> **WHAT NEEDS TO BE DONE**:
Please give all of the data again, character for character, and drop the pictures.

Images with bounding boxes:
***

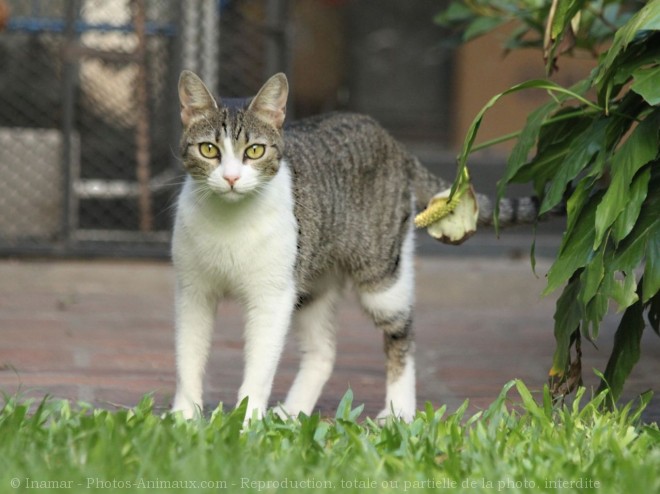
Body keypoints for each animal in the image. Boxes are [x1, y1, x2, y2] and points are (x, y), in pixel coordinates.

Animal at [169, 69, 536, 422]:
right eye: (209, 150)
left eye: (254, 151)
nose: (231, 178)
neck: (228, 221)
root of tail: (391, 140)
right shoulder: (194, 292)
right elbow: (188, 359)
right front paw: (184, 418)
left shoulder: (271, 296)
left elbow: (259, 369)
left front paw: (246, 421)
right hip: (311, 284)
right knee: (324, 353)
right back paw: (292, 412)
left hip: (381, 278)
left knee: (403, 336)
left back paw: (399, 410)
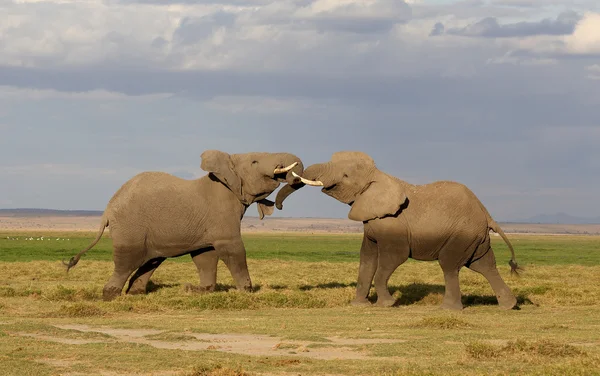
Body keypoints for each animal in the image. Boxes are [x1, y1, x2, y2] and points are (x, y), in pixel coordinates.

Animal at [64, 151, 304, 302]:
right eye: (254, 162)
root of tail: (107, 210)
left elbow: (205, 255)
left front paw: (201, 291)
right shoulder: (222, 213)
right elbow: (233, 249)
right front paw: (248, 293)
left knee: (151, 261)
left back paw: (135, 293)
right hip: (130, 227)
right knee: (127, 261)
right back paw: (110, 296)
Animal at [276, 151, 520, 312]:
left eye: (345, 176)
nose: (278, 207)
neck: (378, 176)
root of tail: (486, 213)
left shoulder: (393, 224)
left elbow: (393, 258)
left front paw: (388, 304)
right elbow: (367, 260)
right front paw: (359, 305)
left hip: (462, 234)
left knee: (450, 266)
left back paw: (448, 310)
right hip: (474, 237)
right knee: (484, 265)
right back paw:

***

> **TASK RESPONSE**:
Body keypoints for each animal in the image. Boxes are [x1, y1, x2, y2] and points are (x, y), in pixel coordinates.

Animal at [169, 69, 536, 422]:
right eye: (209, 150)
left eye: (254, 151)
nose: (231, 178)
neck: (228, 221)
root of tail: (391, 140)
right shoulder: (194, 292)
right elbow: (188, 359)
right front paw: (184, 418)
left shoulder: (271, 296)
left elbow: (259, 369)
left front paw: (246, 421)
right hip: (311, 284)
right knee: (324, 353)
right back paw: (292, 412)
left hip: (381, 278)
left knee: (403, 336)
left back paw: (399, 410)
Body keypoints for each animal in the image. Boxes are [x1, y1, x2, y2] and points are (x, y), in pixel coordinates.

Animal at [64, 151, 304, 302]:
right eye: (254, 162)
root of tail: (107, 210)
left elbow: (205, 255)
left front paw: (201, 291)
right shoulder: (222, 213)
right elbow: (233, 249)
right front paw: (248, 293)
left knee: (151, 261)
left back paw: (135, 293)
right hip: (130, 227)
right knee: (127, 261)
right back paw: (110, 296)
Animal at [276, 151, 520, 312]:
left eye: (345, 176)
nose: (278, 207)
neck: (378, 176)
root of tail: (486, 213)
left shoulder: (393, 224)
left elbow: (393, 258)
left front paw: (388, 304)
right elbow: (367, 260)
right front paw: (359, 305)
left hip: (462, 234)
left knee: (450, 266)
left back paw: (448, 310)
right hip: (474, 237)
right knee: (484, 265)
right back paw:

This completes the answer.